National Taxpayers United of Illinois continues to get considerable press. The following Op-Ed, written by NTUI President Jim Tobin, was printed April 12 in Crain’s Chicago Business.
Common-sense steps to improve state’s business climate
With double-digit unemployment and a rank of 48th in job creation among the 50 states, Illinois must cultivate a better economic climate to attract, retain and grow businesses. Springfield politicians have dug a large budget hole, and only serious spending reductions and strong economic growth will get us out. Here are a few ways to do that:
Broaden the education tax credit. The current tax credit of up to $500 is far too limited.
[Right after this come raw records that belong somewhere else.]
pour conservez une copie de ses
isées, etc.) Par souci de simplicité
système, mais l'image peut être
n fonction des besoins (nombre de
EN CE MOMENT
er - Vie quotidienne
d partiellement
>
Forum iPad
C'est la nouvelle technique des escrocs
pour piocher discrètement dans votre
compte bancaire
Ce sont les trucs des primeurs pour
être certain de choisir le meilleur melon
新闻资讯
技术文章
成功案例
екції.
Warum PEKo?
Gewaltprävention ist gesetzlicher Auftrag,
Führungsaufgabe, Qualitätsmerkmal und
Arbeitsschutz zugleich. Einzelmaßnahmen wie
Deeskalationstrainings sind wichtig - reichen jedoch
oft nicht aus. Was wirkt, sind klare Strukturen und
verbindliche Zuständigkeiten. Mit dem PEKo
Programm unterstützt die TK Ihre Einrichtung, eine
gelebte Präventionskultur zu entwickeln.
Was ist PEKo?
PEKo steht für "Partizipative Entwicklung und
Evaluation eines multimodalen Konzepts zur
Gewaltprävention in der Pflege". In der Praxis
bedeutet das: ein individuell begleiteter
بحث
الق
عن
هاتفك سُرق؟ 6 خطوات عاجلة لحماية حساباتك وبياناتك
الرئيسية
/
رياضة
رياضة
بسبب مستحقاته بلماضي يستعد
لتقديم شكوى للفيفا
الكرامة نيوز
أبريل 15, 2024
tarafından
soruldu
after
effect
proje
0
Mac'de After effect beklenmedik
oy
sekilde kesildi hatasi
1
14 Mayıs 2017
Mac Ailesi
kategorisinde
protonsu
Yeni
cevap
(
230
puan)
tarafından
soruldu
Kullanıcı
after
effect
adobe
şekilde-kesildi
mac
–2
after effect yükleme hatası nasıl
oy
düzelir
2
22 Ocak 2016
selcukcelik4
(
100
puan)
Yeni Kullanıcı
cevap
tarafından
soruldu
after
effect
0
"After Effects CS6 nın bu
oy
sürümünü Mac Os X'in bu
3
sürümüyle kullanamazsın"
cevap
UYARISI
A comprehensive credit would allow individual and business taxpayers to reduce their state and local tax burden by paying for the private education of any eligible child, either through direct support or by donating to a non-profit scholarship organization. With funding on a sliding scale and capped at 80% of the average cost of government schooling, every child who moves from a government school to a private school will save the state thousands of dollars.
Repeal the minimum wage law. The federal minimum wage is $7.25 per hour. Illinois, already at $8, is scheduled to increase it to $8.25 this summer. With so many people needing jobs in our state, we must decrease business costs to increase employent. Illinois can join those states that have no minimum wage law and minimize the harm done by this type of regulation. The more people who become employed, the less we all pay for unemployment benefits.
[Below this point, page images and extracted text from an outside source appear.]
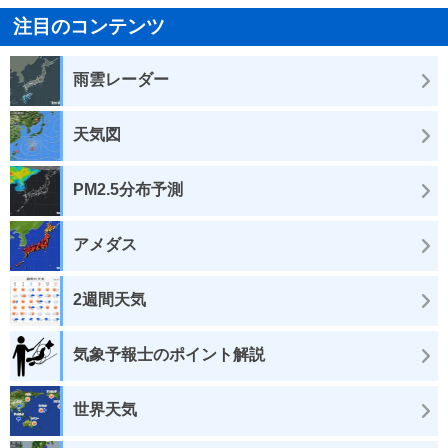
注目のコンテンツ
雨雲レーダー
天気図
PM2.5分布予測
アメダス
2週間天気
気象予報士のポイント解説
世界天気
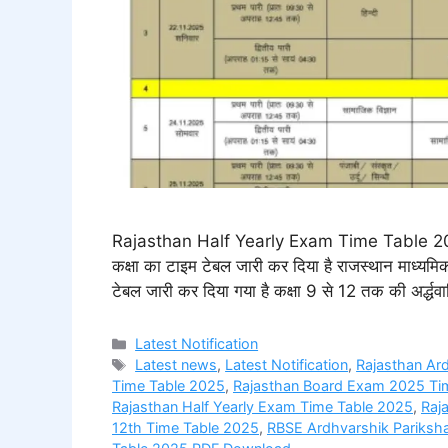
Rajasthan Half Yearly Exam Time Table 2025 राजस
कक्षा का टाइम टेबल जारी कर दिया है राजस्थान माध्यमिक श
टेबल जारी कर दिया गया है कक्षा 9 से 12 तक की अर्द्धवा
Categories
Latest Notification
Tags
Latest news
,
Latest Notification
,
Rajasthan Ar
Time Table 2025
,
Rajasthan Board Exam 2025 Ti
Rajasthan Half Yearly Exam Time Table 2025
,
Raj
12th Time Table 2025
,
RBSE Ardhvarshik Pariksh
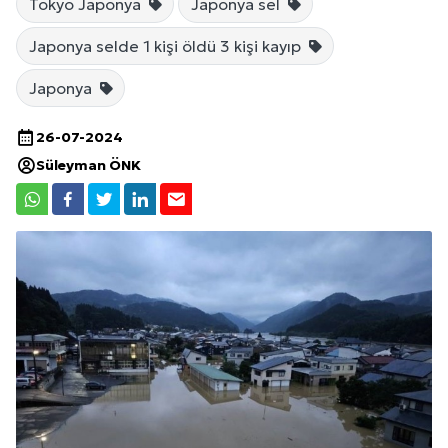
Tokyo Japonya
Japonya sel
Japonya selde 1 kişi öldü 3 kişi kayıp
Japonya
26-07-2024
Süleyman ÖNK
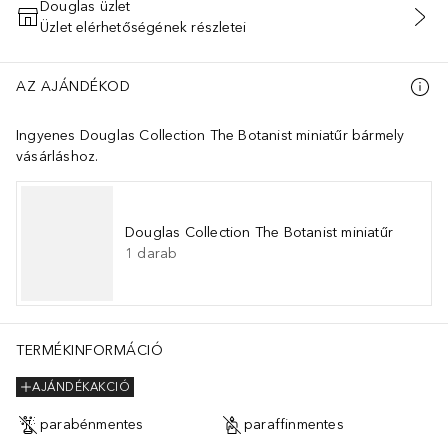
Douglas üzlet
Üzlet elérhetőségének részletei
KOSÁRBA HELYEZÉS
AZ AJÁNDÉKOD
Ingyenes Douglas Collection The Botanist miniatűr bármely
vásárláshoz.
Douglas Collection The Botanist miniatűr
1
darab
TERMÉKINFORMÁCIÓ
AJÁNDÉKAKCIÓ
parabénmentes
paraffinmentes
In addition, we all must not make the business climate in our state worse by:
Raising personal income taxes. Many families are barely scraping by in this economy, and yet we continue to hear Gov. Pat Quinn calling for a 33% increase in the state personal income tax, to 4% from 3%. The last thing our economy needs is to tax weath-creators into bankruptcy or send them fleeing to a lower-tax state.
Raising corporate income taxes. Mr. Quinn also wants to increase the state corporate income tax to 8.3% from 7.3% This increase would rank Illinois 36th among the 50 states in corporate tax-rate competitiveness and induce businesses to move to nearby states with lower rates, such as Wisconsin (7.9%) and Missouri (6.25%) , or even to states with no corporate income tax, such as Nevada and Texas.
Resurrecting the estate tax. The death tax disappeared this year. Let it rest in peace. Re-taxing the inheritance from entrepreneurs, investors and business owners is a road to diminished innovation, reduced investment and closed businesses. We must stop penalizing success if we want more of it.
Everyone should work to improve the business climate in Illinois. Common-sense tax and regulatory relief will result in business growth, increased job opportunities and higher living standards for all.